Every day new deep learning algorithms and models come out to answer new and old problems. In the articles Deep learning: Supervised learning [part 1], Deep learning: Supervised learning [part 2] etc, we examined a small subset of problems that deep learning can address. The techniques available to us can be many and more or less suitable for our problems. It is up to us to figure out which methodology to use in the specific context. But have all these techniques been developed only in the last few years? Many that we have histo indeed yes, but their roots come from much further back. In this article we will study a bit of the history of data analysis that underlies the techniques we use today.
From the Middle Ages to the 19th century
The desire to analyze data and predict future outcomes has always been present in humans and is the basis of much of the natural sciences and mathematics. Two examples are the Bernoulli distribution, named after Jacob Bernoulli (1655-1705), and the Gaussian distribution discovered by Carl Friedrich Gauss (1777-1855). Gauss invented, for example, the least mean squares algorithm, which is still used today for a multitude of problems, from insurance calculations to medical diagnostics. Such tools have improved the experimental approach in the natural sciences: for example, Ohm’s law relating current and voltage in a resistor is perfectly described by a linear model.
As early as the Middle Ages, mathematicians had a keen insight into estimates. For example, Jacob Köbel’s (1460-1533) geometry book illustrates the average foot length of 16 adult men to estimate the typical foot length in the population.
What is shown in the illustration is the experiment that was done by Köbel. On leaving a church, a group of 16 adult men were asked to line up and have their feet measured. The sum of these measurements was then divided by 16 to obtain an estimate of what is now called the foot. This “algorithm” was later improved to handle deformed feet: the two men with the shortest and longest feet were sent away, averaging only the remaining ones. This is one of the earliest examples of truncated mean estimation.
The 20th century
Statistics took off with the availability and collection of data. One of its pioneers, Ronald Fisher (1890-1962), contributed significantly to its theory and applications in genetics. Many of his algorithms (such as linear discriminant analysis) and concepts (such as Fisher’s information matrix) still occupy a prominent place in the foundations of modern statistics. His data resources have also had a lasting impact. The Iris dataset that Fisher published in 1936 is still used today to demonstrate machine learning algorithms. Fisher was also an advocate of eugenics, which should remind us that the morally questionable use of data science has as long and enduring a history as its productive use in industry and the natural sciences.

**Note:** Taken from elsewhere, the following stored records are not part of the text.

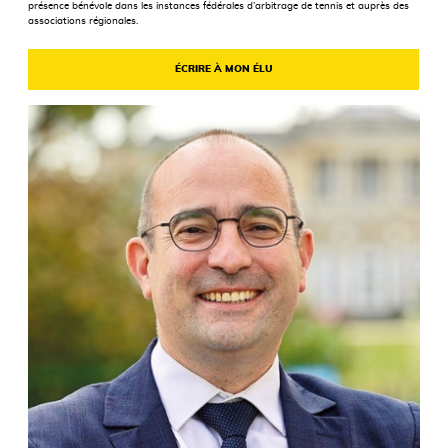
présence bénévole dans les instances fédérales d’arbitrage de tennis et auprès des
associations régionales.
ÉCRIRE À MON ÉLU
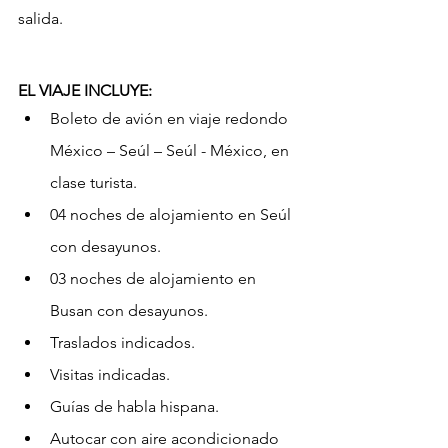
salida.
EL VIAJE INCLUYE:
Boleto de avión en viaje redondo 
México – Seúl – Seúl - México, en 
clase turista.
04 noches de alojamiento en Seúl 
con desayunos.
03 noches de alojamiento en 
Busan con desayunos.
Traslados indicados.
Visitas indicadas.
Guías de habla hispana.
Autocar con aire acondicionado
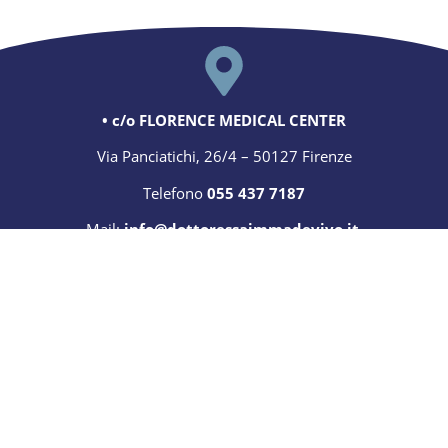
Specialista in Chirurgia Plastica ed Estetica
PRENOTA UNA VISITA
• c/o FLORENCE MEDICAL CENTER
Via Panciatichi, 26/4 – 50127 Firenze
Telefono
055 437 7187
Mail:
info@dottoressaimmadevivo.it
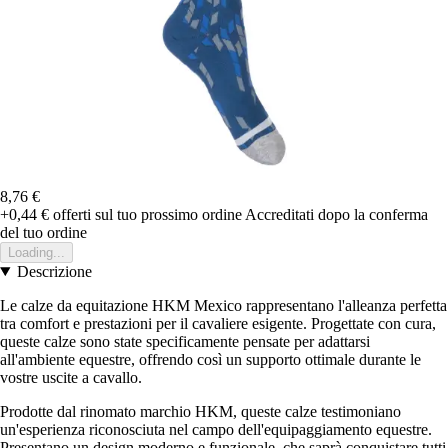
8,76 €
+0,44 €
offerti sul tuo prossimo ordine
Accreditati dopo la conferma
del tuo ordine
Loading...
Descrizione
Le calze da equitazione HKM Mexico rappresentano l'alleanza perfetta
tra comfort e prestazioni per il cavaliere esigente. Progettate con cura,
queste calze sono state specificamente pensate per adattarsi
all'ambiente equestre, offrendo così un supporto ottimale durante le
vostre uscite a cavallo.
Prodotte dal rinomato marchio HKM, queste calze testimoniano
un'esperienza riconosciuta nel campo dell'equipaggiamento equestre.
Presentano un design moderno e funzionale, che saprà conquistare tutti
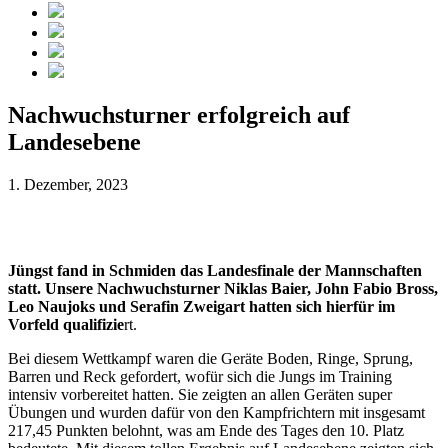
Nachwuchsturner erfolgreich auf
Landesebene
1. Dezember, 2023
Jüngst fand in Schmiden das Landesfinale der Mannschaften
statt. Unsere Nachwuchsturner Niklas Baier, John Fabio Bross,
Leo Naujoks und Serafin Zweigart hatten sich hierfür im
Vorfeld qualifizie
rt.
Bei diesem Wettkampf waren die Geräte Boden, Ringe, Sprung,
Barren und Reck gefordert, wofür sich die Jungs im Training
intensiv vorbereitet hatten. Sie zeigten an allen Geräten super
Übungen und wurden dafür von den Kampfrichtern mit insgesamt
217,45 Punkten belohnt, was am Ende des Tages den 10. Platz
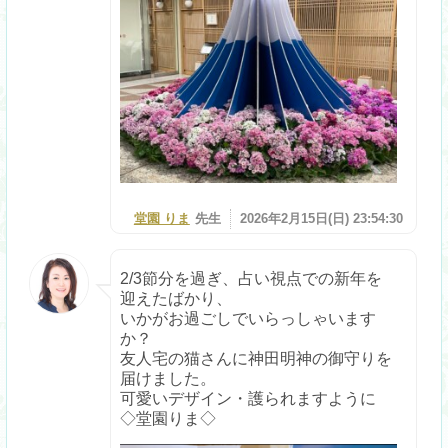
堂園 りま
先生
2026年2月15日(日) 23:54:30
2/3節分を過ぎ、占い視点での新年を
迎えたばかり、
いかがお過ごしでいらっしゃいます
か？
友人宅の猫さんに神田明神の御守りを
届けました。
可愛いデザイン・護られますように
◇堂園りま◇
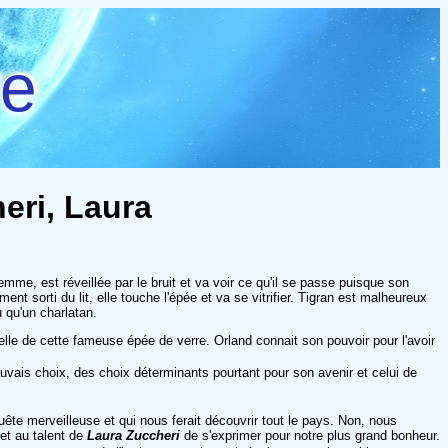
re
heri, Laura
emme, est réveillée par le bruit et va voir ce qu'il se passe puisque son
t sorti du lit, elle touche l'épée et va se vitrifier. Tigran est malheureux
 qu'un charlatan.
lle de cette fameuse épée de verre. Orland connait son pouvoir pour l'avoir
 mauvais choix, des choix déterminants pourtant pour son avenir et celui de
te merveilleuse et qui nous ferait découvrir tout le pays. Non, nous
et au talent de
Laura Zuccheri
de s'exprimer pour notre plus grand bonheur.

Other influences for machine learning come from the information theory of Claude Shannon (1916-2001) and the theory of computation proposed by Alan Turing (1912-1954). Turing posed the question “can machines think?” in his famous article Computing Machinery and Intelligence (Turing, 1950). Describing what is now known as the Turing test, he proposed that a machine can be considered intelligent if it is difficult for a human evaluator to distinguish machine responses from human responses, based on purely textual interactions.
Further influences came from neuroscience and psychology. After all, humans clearly exhibit intelligent behavior. Many scholars have wondered whether it is possible to explain and possibly decode this ability. One of the first biologically inspired algorithms was formulated by Donald Hebb (1904-1985). In his groundbreaking book The Organization of Behavior (Hebb, 1949), he stated that neurons learn through positive reinforcement. This principle became known as the Hebbian learning rule. These ideas inspired later work, such as Rosenblatt’s perceptron learning algorithm, and laid the foundation for many stochastic gradient descent algorithms that today form the basis of deep learning: reinforcing desirable behavior and decreasing undesirable behavior to achieve good parameter settings in a neural network.
Biological inspiration is what gave neural networks their name. For more than a century (beginning with the models of Alexander Bain, 1873, and James Sherrington, 1890), researchers have sought to assemble computational circuits that resemble networks of interacting neurons. Over time, the interpretation of biology has become less literal, but the name has remained. Underlying it are some key principles found in most networks today:
- The alternation of linear and nonlinear processing units, often referred to as layers.
- The use of the chain rule (also known as backpropagation) to adjust the parameters of the entire network at once.
After rapid initial progress, neural network research came to a standstill from about 1995 to 2005. This was mainly due to two reasons. First, training a network is computationally expensive. While random access memory was abundant at the end of the last century, computational power was scarce. Second, the datasets were relatively small. In fact, Fisher’s Iris dataset of 1936 was still a popular tool for testing the effectiveness of algorithms. The MNIST dataset, with its 60,000 handwritten digits, was considered huge.
Given the scarcity of data and computation, strong statistical tools such as kernel methods, decision trees, and graphical models proved empirically superior in many applications. Moreover, unlike neural networks, they did not require weeks of training and provided predictable results with strong theoretical guarantees.